**DIRECTIONS FOR THIS TASK**
Copy the stretch from the start of the records through the line containing "Mardi au vendredi de 9h à 21h", substituting "Championnat d'Europe" for every "Championnat de France" and leaving everything else unchanged.

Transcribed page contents
——————————

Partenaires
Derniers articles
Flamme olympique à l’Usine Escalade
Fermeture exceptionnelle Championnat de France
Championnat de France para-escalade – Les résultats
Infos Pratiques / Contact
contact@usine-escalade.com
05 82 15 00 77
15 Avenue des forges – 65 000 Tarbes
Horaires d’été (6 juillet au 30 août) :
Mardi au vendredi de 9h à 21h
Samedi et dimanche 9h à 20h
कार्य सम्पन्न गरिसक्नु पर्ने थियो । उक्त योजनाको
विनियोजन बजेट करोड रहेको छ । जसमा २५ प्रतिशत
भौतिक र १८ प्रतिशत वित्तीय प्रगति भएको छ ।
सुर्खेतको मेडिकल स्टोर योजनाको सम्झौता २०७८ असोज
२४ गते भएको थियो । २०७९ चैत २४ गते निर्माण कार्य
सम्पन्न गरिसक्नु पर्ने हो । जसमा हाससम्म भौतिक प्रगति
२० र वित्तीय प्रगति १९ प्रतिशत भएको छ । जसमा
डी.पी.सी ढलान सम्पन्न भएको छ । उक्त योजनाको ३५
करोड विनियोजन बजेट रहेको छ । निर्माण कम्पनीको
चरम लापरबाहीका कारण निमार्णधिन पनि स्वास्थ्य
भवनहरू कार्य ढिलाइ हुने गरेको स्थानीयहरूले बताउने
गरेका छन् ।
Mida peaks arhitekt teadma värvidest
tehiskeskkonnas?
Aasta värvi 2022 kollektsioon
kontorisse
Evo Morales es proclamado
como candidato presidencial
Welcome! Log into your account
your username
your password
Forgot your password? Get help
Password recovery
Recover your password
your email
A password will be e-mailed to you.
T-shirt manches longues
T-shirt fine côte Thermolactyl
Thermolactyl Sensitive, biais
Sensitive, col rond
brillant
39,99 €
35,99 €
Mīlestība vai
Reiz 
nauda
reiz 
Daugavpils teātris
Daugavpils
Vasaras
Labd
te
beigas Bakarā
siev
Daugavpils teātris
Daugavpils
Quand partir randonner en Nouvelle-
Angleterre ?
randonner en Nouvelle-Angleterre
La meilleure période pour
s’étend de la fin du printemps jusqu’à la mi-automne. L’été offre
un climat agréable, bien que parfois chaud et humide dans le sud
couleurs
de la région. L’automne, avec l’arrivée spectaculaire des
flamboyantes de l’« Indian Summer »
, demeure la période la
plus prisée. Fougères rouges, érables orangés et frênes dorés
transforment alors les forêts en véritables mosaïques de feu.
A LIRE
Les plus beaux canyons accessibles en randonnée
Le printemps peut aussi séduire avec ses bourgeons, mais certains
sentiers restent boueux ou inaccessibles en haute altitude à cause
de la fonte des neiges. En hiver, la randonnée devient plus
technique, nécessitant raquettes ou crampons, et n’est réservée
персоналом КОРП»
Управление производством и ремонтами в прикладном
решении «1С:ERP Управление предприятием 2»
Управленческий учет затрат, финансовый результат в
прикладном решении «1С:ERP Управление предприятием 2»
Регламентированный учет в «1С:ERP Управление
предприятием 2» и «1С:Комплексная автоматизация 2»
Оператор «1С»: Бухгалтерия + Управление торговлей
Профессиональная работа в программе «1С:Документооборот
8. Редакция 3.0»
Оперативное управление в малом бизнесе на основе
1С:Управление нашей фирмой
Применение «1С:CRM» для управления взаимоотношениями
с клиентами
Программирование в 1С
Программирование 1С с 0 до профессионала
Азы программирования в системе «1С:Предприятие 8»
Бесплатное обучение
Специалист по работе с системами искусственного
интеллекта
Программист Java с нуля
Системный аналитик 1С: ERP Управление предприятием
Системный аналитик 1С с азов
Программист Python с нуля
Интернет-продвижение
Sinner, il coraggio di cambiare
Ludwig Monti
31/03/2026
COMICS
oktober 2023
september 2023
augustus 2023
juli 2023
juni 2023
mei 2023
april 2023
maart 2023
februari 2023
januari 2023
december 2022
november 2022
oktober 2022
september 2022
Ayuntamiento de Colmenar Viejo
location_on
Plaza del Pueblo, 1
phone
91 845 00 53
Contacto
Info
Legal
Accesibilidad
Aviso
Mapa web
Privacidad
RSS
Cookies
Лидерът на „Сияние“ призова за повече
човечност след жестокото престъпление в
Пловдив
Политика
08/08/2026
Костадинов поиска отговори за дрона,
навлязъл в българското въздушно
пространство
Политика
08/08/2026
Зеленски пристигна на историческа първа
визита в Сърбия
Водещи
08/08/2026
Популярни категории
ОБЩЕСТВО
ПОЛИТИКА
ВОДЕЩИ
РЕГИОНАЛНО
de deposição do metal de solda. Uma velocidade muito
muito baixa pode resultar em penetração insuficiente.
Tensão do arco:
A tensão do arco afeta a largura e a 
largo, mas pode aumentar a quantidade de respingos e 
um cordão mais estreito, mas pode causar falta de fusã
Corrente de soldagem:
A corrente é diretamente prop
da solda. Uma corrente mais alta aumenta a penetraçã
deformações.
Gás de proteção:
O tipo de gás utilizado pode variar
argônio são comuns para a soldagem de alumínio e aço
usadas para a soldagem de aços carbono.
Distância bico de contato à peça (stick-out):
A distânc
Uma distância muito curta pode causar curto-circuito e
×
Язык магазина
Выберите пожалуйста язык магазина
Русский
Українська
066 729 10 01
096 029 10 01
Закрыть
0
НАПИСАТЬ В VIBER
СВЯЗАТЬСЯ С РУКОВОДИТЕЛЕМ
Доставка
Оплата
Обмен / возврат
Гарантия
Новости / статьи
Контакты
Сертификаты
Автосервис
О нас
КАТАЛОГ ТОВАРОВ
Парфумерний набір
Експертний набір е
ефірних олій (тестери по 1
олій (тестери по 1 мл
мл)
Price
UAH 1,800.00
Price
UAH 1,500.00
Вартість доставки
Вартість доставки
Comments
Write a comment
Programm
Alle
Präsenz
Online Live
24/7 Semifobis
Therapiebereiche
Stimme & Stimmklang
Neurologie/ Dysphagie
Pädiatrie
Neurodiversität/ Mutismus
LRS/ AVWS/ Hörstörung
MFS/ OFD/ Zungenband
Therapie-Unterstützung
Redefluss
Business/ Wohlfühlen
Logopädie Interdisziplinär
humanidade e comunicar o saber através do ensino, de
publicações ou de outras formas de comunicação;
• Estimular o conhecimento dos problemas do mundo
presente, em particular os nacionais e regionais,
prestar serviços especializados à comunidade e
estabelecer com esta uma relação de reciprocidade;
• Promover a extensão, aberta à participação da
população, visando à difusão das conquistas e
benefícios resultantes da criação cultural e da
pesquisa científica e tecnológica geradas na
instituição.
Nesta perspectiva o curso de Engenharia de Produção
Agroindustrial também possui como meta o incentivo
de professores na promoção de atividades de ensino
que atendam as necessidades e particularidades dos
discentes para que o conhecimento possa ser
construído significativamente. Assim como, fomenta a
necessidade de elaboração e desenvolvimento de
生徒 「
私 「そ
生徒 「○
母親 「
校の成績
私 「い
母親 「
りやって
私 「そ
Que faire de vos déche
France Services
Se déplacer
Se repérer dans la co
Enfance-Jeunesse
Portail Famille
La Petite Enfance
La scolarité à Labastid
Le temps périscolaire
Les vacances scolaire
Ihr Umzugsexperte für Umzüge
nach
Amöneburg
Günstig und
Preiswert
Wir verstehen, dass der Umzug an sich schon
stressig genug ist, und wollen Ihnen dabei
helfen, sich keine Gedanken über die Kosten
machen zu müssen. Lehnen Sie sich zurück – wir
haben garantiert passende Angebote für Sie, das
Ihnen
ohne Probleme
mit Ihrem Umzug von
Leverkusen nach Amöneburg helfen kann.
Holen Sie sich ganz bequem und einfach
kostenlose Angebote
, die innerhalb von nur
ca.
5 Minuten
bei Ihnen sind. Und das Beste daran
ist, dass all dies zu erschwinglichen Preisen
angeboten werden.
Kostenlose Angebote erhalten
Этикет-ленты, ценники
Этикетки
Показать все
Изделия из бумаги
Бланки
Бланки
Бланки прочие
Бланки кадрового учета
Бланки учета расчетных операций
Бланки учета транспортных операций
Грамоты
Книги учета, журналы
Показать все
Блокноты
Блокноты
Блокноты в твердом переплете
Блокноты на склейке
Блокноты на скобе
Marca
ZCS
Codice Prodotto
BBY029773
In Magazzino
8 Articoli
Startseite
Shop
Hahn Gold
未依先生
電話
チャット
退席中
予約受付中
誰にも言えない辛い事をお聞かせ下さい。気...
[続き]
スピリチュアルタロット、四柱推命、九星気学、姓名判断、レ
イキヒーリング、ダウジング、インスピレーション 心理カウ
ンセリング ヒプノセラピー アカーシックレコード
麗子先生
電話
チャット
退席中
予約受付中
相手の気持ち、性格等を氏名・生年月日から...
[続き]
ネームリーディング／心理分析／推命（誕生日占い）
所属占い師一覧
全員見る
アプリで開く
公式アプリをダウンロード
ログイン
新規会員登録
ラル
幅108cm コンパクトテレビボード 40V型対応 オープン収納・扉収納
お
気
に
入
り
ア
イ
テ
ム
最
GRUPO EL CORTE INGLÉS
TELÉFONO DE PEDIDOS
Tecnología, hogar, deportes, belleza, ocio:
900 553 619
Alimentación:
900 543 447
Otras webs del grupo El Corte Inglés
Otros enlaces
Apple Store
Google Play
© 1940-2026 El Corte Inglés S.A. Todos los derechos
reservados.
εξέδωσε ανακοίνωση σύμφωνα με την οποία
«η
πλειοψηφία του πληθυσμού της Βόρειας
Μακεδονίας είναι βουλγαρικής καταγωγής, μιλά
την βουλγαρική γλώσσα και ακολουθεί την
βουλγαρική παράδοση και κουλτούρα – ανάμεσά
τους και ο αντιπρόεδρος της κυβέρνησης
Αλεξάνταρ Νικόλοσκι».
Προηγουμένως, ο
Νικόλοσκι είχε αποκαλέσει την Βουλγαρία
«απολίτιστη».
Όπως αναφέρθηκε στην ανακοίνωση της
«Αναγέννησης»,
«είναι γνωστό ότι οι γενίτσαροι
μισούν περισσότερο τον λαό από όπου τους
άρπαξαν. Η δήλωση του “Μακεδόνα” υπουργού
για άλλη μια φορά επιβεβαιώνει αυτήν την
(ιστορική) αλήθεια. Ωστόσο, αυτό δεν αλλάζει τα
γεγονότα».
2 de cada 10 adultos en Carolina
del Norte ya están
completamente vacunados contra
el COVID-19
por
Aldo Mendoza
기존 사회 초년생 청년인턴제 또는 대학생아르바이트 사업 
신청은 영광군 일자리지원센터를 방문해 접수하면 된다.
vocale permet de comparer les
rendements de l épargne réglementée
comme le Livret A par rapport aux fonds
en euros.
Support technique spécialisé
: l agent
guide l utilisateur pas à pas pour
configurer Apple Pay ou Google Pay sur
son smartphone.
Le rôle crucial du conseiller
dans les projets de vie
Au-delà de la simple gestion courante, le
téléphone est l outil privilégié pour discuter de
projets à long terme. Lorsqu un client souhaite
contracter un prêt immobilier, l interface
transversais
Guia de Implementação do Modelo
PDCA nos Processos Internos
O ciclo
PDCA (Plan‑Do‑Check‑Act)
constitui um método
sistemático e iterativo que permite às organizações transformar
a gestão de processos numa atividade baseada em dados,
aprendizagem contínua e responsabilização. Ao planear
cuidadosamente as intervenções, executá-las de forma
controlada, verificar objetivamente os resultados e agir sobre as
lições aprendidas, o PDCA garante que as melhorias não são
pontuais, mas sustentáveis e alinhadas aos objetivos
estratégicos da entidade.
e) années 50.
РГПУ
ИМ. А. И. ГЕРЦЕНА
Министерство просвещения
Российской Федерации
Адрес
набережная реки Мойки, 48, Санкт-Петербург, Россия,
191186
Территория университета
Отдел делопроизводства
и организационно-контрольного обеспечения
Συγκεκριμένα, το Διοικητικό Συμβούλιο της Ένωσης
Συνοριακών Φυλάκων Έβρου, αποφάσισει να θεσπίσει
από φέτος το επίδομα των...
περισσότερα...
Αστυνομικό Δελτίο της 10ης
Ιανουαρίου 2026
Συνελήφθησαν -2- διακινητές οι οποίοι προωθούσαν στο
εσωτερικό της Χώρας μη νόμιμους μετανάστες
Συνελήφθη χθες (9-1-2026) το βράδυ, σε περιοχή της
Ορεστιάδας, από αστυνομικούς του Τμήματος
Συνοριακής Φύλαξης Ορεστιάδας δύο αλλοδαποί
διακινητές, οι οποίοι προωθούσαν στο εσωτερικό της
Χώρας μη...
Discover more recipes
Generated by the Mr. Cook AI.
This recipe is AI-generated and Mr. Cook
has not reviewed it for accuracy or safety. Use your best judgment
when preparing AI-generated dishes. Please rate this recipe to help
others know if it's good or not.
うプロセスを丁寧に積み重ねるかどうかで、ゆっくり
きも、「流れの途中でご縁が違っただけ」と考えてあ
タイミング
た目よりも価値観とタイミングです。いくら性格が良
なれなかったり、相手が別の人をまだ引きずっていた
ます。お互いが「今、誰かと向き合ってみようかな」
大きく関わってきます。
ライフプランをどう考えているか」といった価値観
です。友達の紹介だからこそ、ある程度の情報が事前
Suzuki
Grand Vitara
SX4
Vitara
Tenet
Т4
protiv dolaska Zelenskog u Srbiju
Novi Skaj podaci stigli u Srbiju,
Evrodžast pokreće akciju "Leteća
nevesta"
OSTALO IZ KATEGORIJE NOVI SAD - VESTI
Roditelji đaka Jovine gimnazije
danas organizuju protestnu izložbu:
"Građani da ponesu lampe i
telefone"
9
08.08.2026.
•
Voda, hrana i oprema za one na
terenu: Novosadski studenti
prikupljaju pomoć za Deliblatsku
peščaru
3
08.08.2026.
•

——————————

**RESPONSE AREA**
Partenaires
Derniers articles
Flamme olympique à l’Usine Escalade
Fermeture exceptionnelle Championnat d'Europe
Championnat d'Europe para-escalade – Les résultats
Infos Pratiques / Contact
contact@usine-escalade.com
05 82 15 00 77
15 Avenue des forges – 65 000 Tarbes
Horaires d’été (6 juillet au 30 août) :
Mardi au vendredi de 9h à 21h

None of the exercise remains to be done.